-- Domande --
• A. In base al brano sull'appello del comune di Cittadella, risponda alle seguenti domande:
(i) In quale udienza la causa è stata trattenuta in decisione?
(ii) Quali organi hanno compiuto i rilievi richiamati dal Comune?
(iii) Da quale atto scaturisce la legittimazione al ricorso dell'Associazione?
• B. Indichi se ciascuna affermazione concorda con il brano sull'appello del comune di Cittadella, rispondendo sì o no e citando le parole del brano che lo stabiliscono:
(i) L'appello è stato proposto dall'Associazione ASAR.
(ii) La causa è stata trattenuta in decisione su richiesta delle parti.
(iii) Il giudice ritiene l'appello fondato.
• C. Riprenda il brano sull'appello del comune di Cittadella dal punto in cui si interrompe, proseguendo con l'esame del merito.

-- Brano proposto --
Appella la sentenza il comune di Cittadella. Resiste l’Associazione ASAR.
Alla pubblica udienza del 18.02.2016 la causa, su richiesta delle parti, è trattenuta in decisione.
Coi motivi d’appello, il Comune denuncia gli errori di giudizio in cui sarebbe incorso il Tribunale amministrativo regionale: avrebbe in limine apoditticamente respinto l’eccezione d’inammissibilità del ricorso per carenza di legittimazione attiva; e, nel merito, avrebbe disatteso le risultanze istruttorie dalle quali emergeva – sulla base dei rilievi compiuti dalla Polizia Locale e dal Vigili del Fuoco – l’uso indiscriminato del capannone come luogo di culto, testimoniato dalla presenza di arredi e paramenti sacri all’interno dell’immobile e, in aggiunta, dall’accoglienza di tutti coloro che “vogliono accostarsi alla pratica ed alle attività in esso svolte”.
L’appello è infondato.
1) La legittimazione al ricorso avverso l’impugnazione dell’ordinanza comunale di chiusura dei locali scaturisce in presa diretta dal contratto di locazione sottoscritto dall’Associazione appellata che è conduttrice dell’immobile e quindi è diretta destinataria dell’ordinanza interdittiva dell’uso a cui è strumentale il rapporto di locazione.
In aggiunta, l’ordinanza incide, precludendola, sull’attività – a prescindere dalla sua qualificazione di esercizio del culto o d’attività culturale preordinata alla promozione del culto – svolta statutariamente nell’interesse collettivo degli associati, all’interno del locali dall’Associazione, radicando la legittimazione al gravame.
2) Nel merito.

-- Dati forniti --

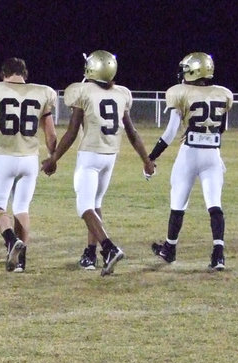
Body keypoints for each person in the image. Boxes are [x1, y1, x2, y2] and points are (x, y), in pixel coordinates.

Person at [41, 50, 155, 276]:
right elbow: (132, 132)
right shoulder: (121, 94)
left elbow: (72, 132)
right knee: (95, 204)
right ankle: (90, 254)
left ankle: (109, 248)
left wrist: (54, 158)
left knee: (84, 207)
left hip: (90, 155)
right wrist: (146, 159)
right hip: (110, 155)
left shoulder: (82, 92)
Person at [148, 52, 233, 271]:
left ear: (193, 70)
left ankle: (170, 249)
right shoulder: (223, 94)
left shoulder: (181, 93)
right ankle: (218, 255)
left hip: (189, 153)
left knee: (178, 204)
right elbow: (221, 128)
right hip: (212, 154)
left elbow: (170, 133)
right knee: (214, 205)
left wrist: (152, 156)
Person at [0, 57, 57, 273]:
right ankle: (21, 262)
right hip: (30, 158)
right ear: (25, 73)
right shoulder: (42, 93)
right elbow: (51, 134)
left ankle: (11, 240)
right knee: (22, 207)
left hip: (4, 156)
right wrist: (53, 157)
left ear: (4, 74)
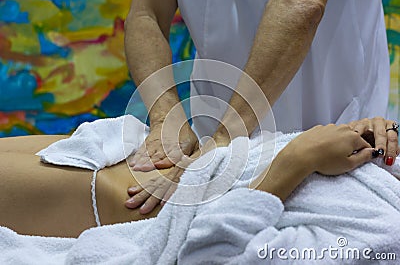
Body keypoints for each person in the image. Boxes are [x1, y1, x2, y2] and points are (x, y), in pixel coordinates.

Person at [123, 0, 394, 214]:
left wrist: (222, 142)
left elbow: (301, 4)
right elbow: (147, 15)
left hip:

-- Risposte in ordine --
• A.
(i) Nella pubblica udienza del 18.02.2016.
(ii) La Polizia Locale e i Vigili del Fuoco.
(iii) Dal contratto di locazione sottoscritto dall'Associazione appellata, conduttrice dell'immobile.

• B.
(i) No: "Appella la sentenza il comune di Cittadella. Resiste l’Associazione ASAR."
(ii) Sì: "la causa, su richiesta delle parti, è trattenuta in decisione"
(iii) No: "L’appello è infondato."

• C.
Al di là della tensione dialettica da cui muovono le opposte prospettazioni – quella del Comune appellante che individua nell’immobile un vero e proprio luogo di culto;quella dell’Associazione che, viceversa, nell’attività socio-culturale statutariamente esercitata di cui è parte (anche) la promozione del culto islamico quale comune matrice dell’identità spirituale dei singoli associati, individua lo scopo principale della fruizione del capannone – la vicenda dedotta va circoscritta ed inquadrata nell’ambito della normativa urbanistico-edilizia.
Il provvedimento impugnato, riconducibile ad una sanzione ripristinatoria di natura edilizia ed urbanistica, è stato infatti adottato per “l’abusivo mutamento della destinazione d’uso dell’immobile passato da produttivo artigianale a luogo di culto”.
Il capannone utilizzato è ubicato in zona ZTO “D”, ossia in un perimetro della rete urbana che gli strumenti di pianificazione destinano all’attività produttiva-artigianale. Al di fuori dell’ipotesi astratta disciplinata dall’art. 32 l. n. 383 del 2000, ossia dell’attività associativa svolta da enti di promozione sociale regolarmente iscritti nell’apposito registro, la pianificazione comunale non consentirebbe nessuna deroga all’insediamento di attività diverse da quella produttiva-artigianale.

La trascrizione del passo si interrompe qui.